Written task
Return each line in the entries below that contains the string "环保政策风险". Matches are case-sensitive.

Plain-text document sources
•••

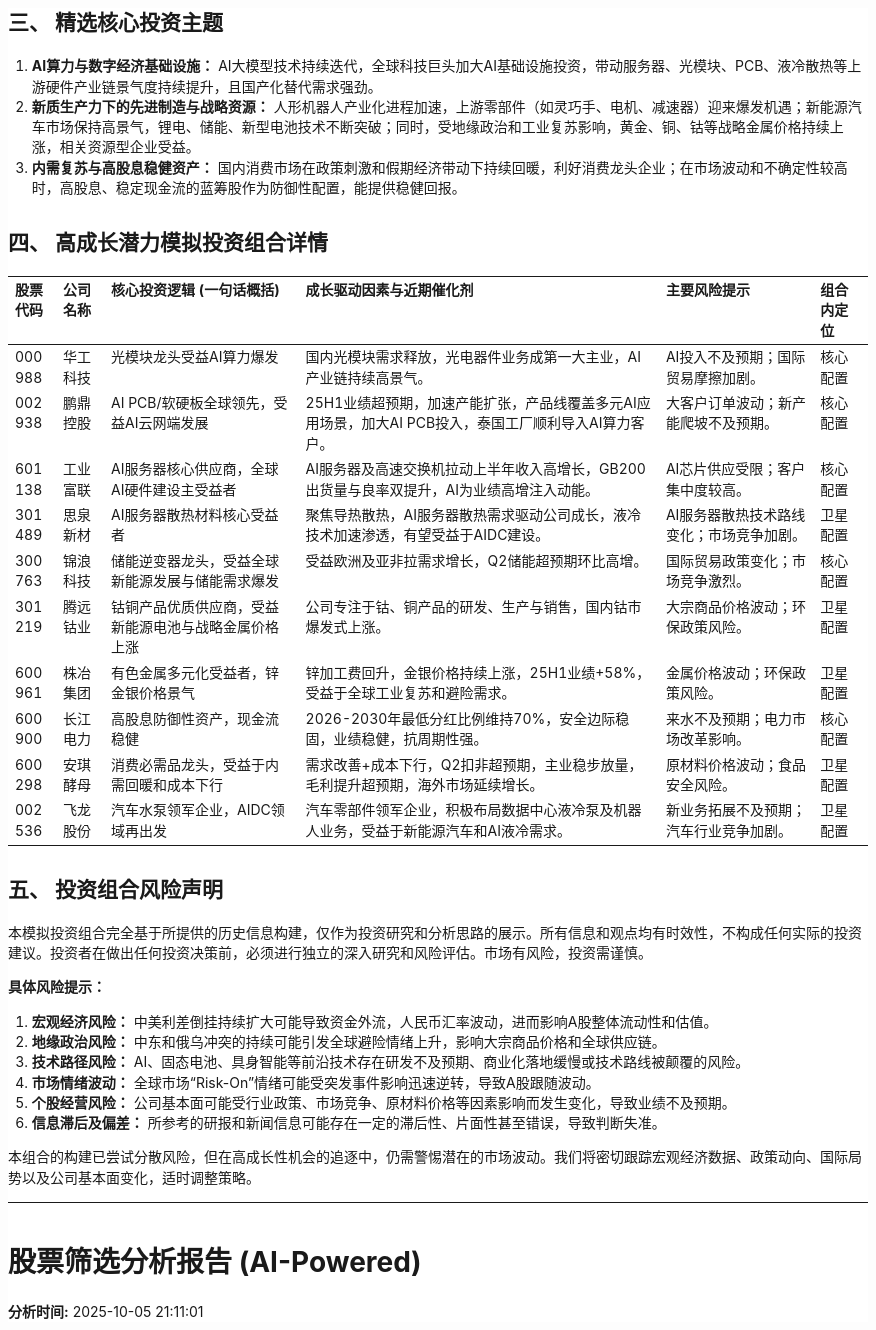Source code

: ## 三、 精选核心投资主题

1.  **AI算力与数字经济基础设施：** AI大模型技术持续迭代，全球科技巨头加大AI基础设施投资，带动服务器、光模块、PCB、液冷散热等上游硬件产业链景气度持续提升，且国产化替代需求强劲。
2.  **新质生产力下的先进制造与战略资源：** 人形机器人产业化进程加速，上游零部件（如灵巧手、电机、减速器）迎来爆发机遇；新能源汽车市场保持高景气，锂电、储能、新型电池技术不断突破；同时，受地缘政治和工业复苏影响，黄金、铜、钴等战略金属价格持续上涨，相关资源型企业受益。
3.  **内需复苏与高股息稳健资产：** 国内消费市场在政策刺激和假期经济带动下持续回暖，利好消费龙头企业；在市场波动和不确定性较高时，高股息、稳定现金流的蓝筹股作为防御性配置，能提供稳健回报。

## 四、 高成长潜力模拟投资组合详情

| 股票代码 | 公司名称 | 核心投资逻辑 (一句话概括) | 成长驱动因素与近期催化剂 | 主要风险提示 | 组合内定位 |
| :------- | :------- | :-------------------------- | :----------------------- | :----------- | :--------- |
| 000988   | 华工科技 | 光模块龙头受益AI算力爆发 | 国内光模块需求释放，光电器件业务成第一大主业，AI产业链持续高景气。 | AI投入不及预期；国际贸易摩擦加剧。 | 核心配置 |
| 002938   | 鹏鼎控股 | AI PCB/软硬板全球领先，受益AI云网端发展 | 25H1业绩超预期，加速产能扩张，产品线覆盖多元AI应用场景，加大AI PCB投入，泰国工厂顺利导入AI算力客户。 | 大客户订单波动；新产能爬坡不及预期。 | 核心配置 |
| 601138   | 工业富联 | AI服务器核心供应商，全球AI硬件建设主受益者 | AI服务器及高速交换机拉动上半年收入高增长，GB200出货量与良率双提升，AI为业绩高增注入动能。 | AI芯片供应受限；客户集中度较高。 | 核心配置 |
| 301489   | 思泉新材 | AI服务器散热材料核心受益者 | 聚焦导热散热，AI服务器散热需求驱动公司成长，液冷技术加速渗透，有望受益于AIDC建设。 | AI服务器散热技术路线变化；市场竞争加剧。 | 卫星配置 |
| 300763   | 锦浪科技 | 储能逆变器龙头，受益全球新能源发展与储能需求爆发 | 受益欧洲及亚非拉需求增长，Q2储能超预期环比高增。 | 国际贸易政策变化；市场竞争激烈。 | 核心配置 |
| 301219   | 腾远钴业 | 钴铜产品优质供应商，受益新能源电池与战略金属价格上涨 | 公司专注于钴、铜产品的研发、生产与销售，国内钴市爆发式上涨。 | 大宗商品价格波动；环保政策风险。 | 卫星配置 |
| 600961   | 株冶集团 | 有色金属多元化受益者，锌金银价格景气 | 锌加工费回升，金银价格持续上涨，25H1业绩+58%，受益于全球工业复苏和避险需求。 | 金属价格波动；环保政策风险。 | 卫星配置 |
| 600900   | 长江电力 | 高股息防御性资产，现金流稳健 | 2026-2030年最低分红比例维持70%，安全边际稳固，业绩稳健，抗周期性强。 | 来水不及预期；电力市场改革影响。 | 核心配置 |
| 600298   | 安琪酵母 | 消费必需品龙头，受益于内需回暖和成本下行 | 需求改善+成本下行，Q2扣非超预期，主业稳步放量，毛利提升超预期，海外市场延续增长。 | 原材料价格波动；食品安全风险。 | 卫星配置 |
| 002536   | 飞龙股份 | 汽车水泵领军企业，AIDC领域再出发 | 汽车零部件领军企业，积极布局数据中心液冷泵及机器人业务，受益于新能源汽车和AI液冷需求。 | 新业务拓展不及预期；汽车行业竞争加剧。 | 卫星配置 |

## 五、 投资组合风险声明

本模拟投资组合完全基于所提供的历史信息构建，仅作为投资研究和分析思路的展示。所有信息和观点均有时效性，不构成任何实际的投资建议。投资者在做出任何投资决策前，必须进行独立的深入研究和风险评估。市场有风险，投资需谨慎。

**具体风险提示：**

1.  **宏观经济风险：** 中美利差倒挂持续扩大可能导致资金外流，人民币汇率波动，进而影响A股整体流动性和估值。
2.  **地缘政治风险：** 中东和俄乌冲突的持续可能引发全球避险情绪上升，影响大宗商品价格和全球供应链。
3.  **技术路径风险：** AI、固态电池、具身智能等前沿技术存在研发不及预期、商业化落地缓慢或技术路线被颠覆的风险。
4.  **市场情绪波动：** 全球市场“Risk-On”情绪可能受突发事件影响迅速逆转，导致A股跟随波动。
5.  **个股经营风险：** 公司基本面可能受行业政策、市场竞争、原材料价格等因素影响而发生变化，导致业绩不及预期。
6.  **信息滞后及偏差：** 所参考的研报和新闻信息可能存在一定的滞后性、片面性甚至错误，导致判断失准。

本组合的构建已尝试分散风险，但在高成长性机会的追逐中，仍需警惕潜在的市场波动。我们将密切跟踪宏观经济数据、政策动向、国际局势以及公司基本面变化，适时调整策略。

---

# 股票筛选分析报告 (AI-Powered)

**分析时间:** 2025-10-05 21:11:01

•••

Answer to this problem
| 301219   | 腾远钴业 | 钴铜产品优质供应商，受益新能源电池与战略金属价格上涨 | 公司专注于钴、铜产品的研发、生产与销售，国内钴市爆发式上涨。 | 大宗商品价格波动；环保政策风险。 | 卫星配置 |
| 600961   | 株冶集团 | 有色金属多元化受益者，锌金银价格景气 | 锌加工费回升，金银价格持续上涨，25H1业绩+58%，受益于全球工业复苏和避险需求。 | 金属价格波动；环保政策风险。 | 卫星配置 |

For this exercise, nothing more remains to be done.